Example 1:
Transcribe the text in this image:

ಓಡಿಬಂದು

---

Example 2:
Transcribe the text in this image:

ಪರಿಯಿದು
.....
# Your objective
Rewrite the items above with "text" replaced by "word" everywhere it occurs, leaving every other line unchanged.

# Answer
Example 1:
Transcribe the word in this image:

ಓಡಿಬಂದು

---

Example 2:
Transcribe the word in this image:

ಪರಿಯಿದು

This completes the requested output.